#### Records:
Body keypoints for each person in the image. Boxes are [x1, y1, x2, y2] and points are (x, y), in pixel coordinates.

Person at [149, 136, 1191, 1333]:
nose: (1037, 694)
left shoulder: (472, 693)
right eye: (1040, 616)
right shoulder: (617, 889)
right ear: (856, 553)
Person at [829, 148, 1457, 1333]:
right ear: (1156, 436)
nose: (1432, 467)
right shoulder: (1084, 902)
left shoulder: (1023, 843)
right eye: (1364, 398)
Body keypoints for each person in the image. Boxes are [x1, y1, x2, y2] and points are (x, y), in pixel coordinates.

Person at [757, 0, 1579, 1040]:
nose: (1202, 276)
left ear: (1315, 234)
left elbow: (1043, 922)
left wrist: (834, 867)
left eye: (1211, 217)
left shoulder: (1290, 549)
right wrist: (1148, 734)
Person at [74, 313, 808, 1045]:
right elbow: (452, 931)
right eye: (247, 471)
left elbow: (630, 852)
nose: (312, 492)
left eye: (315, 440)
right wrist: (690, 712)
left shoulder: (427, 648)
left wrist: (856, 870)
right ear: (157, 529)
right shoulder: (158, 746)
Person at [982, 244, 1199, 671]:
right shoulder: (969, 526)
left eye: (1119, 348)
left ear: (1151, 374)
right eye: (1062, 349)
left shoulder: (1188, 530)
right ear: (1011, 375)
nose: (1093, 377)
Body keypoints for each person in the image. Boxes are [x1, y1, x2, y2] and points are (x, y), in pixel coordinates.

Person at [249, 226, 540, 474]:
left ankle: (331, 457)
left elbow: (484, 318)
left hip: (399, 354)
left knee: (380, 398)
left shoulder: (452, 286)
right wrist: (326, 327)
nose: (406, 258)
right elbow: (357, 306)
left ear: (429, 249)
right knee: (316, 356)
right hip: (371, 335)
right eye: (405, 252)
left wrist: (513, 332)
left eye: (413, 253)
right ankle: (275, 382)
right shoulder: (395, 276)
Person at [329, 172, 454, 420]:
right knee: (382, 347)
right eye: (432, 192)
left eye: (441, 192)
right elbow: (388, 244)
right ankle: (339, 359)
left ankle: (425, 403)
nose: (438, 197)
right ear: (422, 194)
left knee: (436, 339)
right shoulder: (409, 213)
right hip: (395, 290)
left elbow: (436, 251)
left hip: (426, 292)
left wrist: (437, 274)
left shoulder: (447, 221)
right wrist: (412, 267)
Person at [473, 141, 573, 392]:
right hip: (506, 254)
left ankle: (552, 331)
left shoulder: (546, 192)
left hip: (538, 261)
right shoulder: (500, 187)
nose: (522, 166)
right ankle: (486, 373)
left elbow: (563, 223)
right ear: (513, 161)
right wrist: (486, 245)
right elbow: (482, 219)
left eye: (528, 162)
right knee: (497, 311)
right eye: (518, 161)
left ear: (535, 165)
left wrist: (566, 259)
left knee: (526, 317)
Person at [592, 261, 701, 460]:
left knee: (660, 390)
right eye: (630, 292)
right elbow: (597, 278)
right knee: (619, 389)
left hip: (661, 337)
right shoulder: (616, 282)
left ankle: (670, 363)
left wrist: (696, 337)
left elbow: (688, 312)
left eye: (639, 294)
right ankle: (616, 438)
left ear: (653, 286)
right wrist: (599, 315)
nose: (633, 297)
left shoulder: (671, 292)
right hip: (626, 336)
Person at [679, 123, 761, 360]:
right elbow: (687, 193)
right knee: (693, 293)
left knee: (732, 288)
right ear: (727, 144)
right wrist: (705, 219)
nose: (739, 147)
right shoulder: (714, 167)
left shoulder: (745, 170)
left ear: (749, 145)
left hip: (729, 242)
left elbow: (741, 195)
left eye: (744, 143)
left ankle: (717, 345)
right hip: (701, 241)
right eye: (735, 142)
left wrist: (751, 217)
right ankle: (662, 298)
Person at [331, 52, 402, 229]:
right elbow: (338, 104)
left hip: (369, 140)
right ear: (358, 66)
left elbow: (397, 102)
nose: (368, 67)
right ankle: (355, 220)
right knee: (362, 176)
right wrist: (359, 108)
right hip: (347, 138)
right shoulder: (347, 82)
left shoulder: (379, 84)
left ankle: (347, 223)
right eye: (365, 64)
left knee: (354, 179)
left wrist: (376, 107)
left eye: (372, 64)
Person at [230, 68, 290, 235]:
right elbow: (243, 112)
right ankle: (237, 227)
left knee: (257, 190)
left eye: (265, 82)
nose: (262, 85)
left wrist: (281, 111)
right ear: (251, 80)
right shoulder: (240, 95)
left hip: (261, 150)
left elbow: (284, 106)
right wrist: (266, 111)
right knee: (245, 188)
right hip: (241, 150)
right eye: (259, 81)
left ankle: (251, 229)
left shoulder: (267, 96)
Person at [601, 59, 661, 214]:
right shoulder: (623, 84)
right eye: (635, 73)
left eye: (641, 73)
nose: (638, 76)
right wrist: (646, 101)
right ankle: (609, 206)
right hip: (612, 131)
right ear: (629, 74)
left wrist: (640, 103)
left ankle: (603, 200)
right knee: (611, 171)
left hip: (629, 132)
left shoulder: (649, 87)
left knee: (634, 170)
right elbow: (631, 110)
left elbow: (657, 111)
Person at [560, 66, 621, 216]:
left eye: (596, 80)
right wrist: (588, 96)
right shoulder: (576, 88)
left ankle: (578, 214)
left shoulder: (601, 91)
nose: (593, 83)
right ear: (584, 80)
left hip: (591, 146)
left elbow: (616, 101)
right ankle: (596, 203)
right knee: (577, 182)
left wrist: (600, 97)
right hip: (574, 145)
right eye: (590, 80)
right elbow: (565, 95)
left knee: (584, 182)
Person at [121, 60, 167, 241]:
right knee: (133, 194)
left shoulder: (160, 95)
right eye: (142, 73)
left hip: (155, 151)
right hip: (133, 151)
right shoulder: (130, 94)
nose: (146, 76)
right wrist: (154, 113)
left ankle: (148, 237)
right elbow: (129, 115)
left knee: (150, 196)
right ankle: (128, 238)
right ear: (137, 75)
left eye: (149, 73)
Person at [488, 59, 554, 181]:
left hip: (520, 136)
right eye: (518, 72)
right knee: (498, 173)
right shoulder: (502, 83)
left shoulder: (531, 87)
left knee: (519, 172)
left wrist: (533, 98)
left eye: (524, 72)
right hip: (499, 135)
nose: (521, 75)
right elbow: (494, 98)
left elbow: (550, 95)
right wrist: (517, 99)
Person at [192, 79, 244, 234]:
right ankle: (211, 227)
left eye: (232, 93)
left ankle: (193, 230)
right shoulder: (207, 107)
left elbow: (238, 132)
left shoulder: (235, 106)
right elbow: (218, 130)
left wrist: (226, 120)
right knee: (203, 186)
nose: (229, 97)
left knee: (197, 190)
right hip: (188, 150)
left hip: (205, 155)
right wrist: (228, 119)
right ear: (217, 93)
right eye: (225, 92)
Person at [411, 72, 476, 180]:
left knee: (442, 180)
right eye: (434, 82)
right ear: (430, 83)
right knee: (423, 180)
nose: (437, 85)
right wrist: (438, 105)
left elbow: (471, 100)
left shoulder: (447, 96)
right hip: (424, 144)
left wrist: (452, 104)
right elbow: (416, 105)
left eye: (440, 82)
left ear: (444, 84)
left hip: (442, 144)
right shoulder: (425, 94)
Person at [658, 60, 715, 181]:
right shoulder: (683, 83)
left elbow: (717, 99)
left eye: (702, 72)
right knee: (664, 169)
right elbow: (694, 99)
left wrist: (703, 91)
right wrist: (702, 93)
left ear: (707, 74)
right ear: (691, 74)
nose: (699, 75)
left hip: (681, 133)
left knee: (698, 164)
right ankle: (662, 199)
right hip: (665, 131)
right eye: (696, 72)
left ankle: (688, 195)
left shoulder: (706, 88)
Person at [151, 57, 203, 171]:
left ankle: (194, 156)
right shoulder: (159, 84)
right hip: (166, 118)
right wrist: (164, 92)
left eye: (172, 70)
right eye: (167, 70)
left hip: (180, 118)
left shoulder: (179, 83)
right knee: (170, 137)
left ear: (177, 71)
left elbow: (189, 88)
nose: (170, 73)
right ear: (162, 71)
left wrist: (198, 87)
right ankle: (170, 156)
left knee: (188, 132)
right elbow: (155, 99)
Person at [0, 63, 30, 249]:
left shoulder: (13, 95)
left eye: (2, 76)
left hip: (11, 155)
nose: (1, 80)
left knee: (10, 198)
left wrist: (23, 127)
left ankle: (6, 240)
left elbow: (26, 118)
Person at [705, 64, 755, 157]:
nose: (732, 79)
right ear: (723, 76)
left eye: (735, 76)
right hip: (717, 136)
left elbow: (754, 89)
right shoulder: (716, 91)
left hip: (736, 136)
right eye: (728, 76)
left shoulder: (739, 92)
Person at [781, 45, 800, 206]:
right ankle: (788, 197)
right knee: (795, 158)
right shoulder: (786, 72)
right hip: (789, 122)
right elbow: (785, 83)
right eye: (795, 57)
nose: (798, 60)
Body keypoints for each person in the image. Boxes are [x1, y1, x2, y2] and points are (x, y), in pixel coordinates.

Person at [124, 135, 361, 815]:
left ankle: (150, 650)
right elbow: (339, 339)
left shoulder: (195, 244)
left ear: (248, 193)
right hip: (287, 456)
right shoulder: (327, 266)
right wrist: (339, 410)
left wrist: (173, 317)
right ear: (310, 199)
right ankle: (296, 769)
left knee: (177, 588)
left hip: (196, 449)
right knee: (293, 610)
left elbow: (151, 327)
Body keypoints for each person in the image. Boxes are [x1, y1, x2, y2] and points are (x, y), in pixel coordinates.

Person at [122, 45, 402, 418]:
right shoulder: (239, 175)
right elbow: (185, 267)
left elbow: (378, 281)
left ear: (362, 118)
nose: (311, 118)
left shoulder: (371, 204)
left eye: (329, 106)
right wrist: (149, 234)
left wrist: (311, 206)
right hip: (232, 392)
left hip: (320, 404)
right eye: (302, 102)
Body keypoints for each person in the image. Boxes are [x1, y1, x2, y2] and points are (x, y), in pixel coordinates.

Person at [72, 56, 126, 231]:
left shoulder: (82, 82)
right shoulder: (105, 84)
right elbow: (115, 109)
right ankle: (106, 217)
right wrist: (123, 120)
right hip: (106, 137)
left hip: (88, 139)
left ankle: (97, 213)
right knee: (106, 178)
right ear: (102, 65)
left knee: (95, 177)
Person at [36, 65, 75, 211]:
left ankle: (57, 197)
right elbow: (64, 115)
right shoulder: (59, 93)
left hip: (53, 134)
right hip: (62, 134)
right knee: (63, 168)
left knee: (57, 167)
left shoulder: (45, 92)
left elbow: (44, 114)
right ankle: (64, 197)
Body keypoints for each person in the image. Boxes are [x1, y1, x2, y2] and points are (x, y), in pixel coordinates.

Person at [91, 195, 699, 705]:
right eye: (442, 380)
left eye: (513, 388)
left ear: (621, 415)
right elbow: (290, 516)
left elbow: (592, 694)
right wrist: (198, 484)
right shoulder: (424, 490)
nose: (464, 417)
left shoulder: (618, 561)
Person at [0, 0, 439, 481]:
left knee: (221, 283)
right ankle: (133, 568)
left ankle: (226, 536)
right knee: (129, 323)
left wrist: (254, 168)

#### Your objective:
Set down, exactly as they stand above, the lines starting with the line with "left shoulder: (649, 87)" and going on through the line with "left hip: (205, 155)", and no others.

#### Solution for this task:
left shoulder: (649, 87)
left knee: (634, 170)
right elbow: (631, 110)
left elbow: (657, 111)
Person at [560, 66, 621, 216]:
left eye: (596, 80)
right wrist: (588, 96)
right shoulder: (576, 88)
left ankle: (578, 214)
left shoulder: (601, 91)
nose: (593, 83)
right ear: (584, 80)
left hip: (591, 146)
left elbow: (616, 101)
right ankle: (596, 203)
right knee: (577, 182)
left wrist: (600, 97)
right hip: (574, 145)
right eye: (590, 80)
right elbow: (565, 95)
left knee: (584, 182)
Person at [121, 60, 167, 241]:
right knee: (133, 194)
left shoulder: (160, 95)
right eye: (142, 73)
left hip: (155, 151)
right hip: (133, 151)
right shoulder: (130, 94)
nose: (146, 76)
right wrist: (154, 113)
left ankle: (148, 237)
right elbow: (129, 115)
left knee: (150, 196)
right ankle: (128, 238)
right ear: (137, 75)
left eye: (149, 73)
Person at [488, 59, 554, 181]:
left hip: (520, 136)
right eye: (518, 72)
right knee: (498, 173)
right shoulder: (502, 83)
left shoulder: (531, 87)
left knee: (519, 172)
left wrist: (533, 98)
left eye: (524, 72)
right hip: (499, 135)
nose: (521, 75)
right elbow: (494, 98)
left elbow: (550, 95)
right wrist: (517, 99)
Person at [192, 79, 244, 234]:
right ankle: (211, 227)
left eye: (232, 93)
left ankle: (193, 230)
right shoulder: (207, 107)
left elbow: (238, 132)
left shoulder: (235, 106)
right elbow: (218, 130)
left wrist: (226, 120)
right knee: (203, 186)
nose: (229, 97)
left knee: (197, 190)
right hip: (188, 150)
left hip: (205, 155)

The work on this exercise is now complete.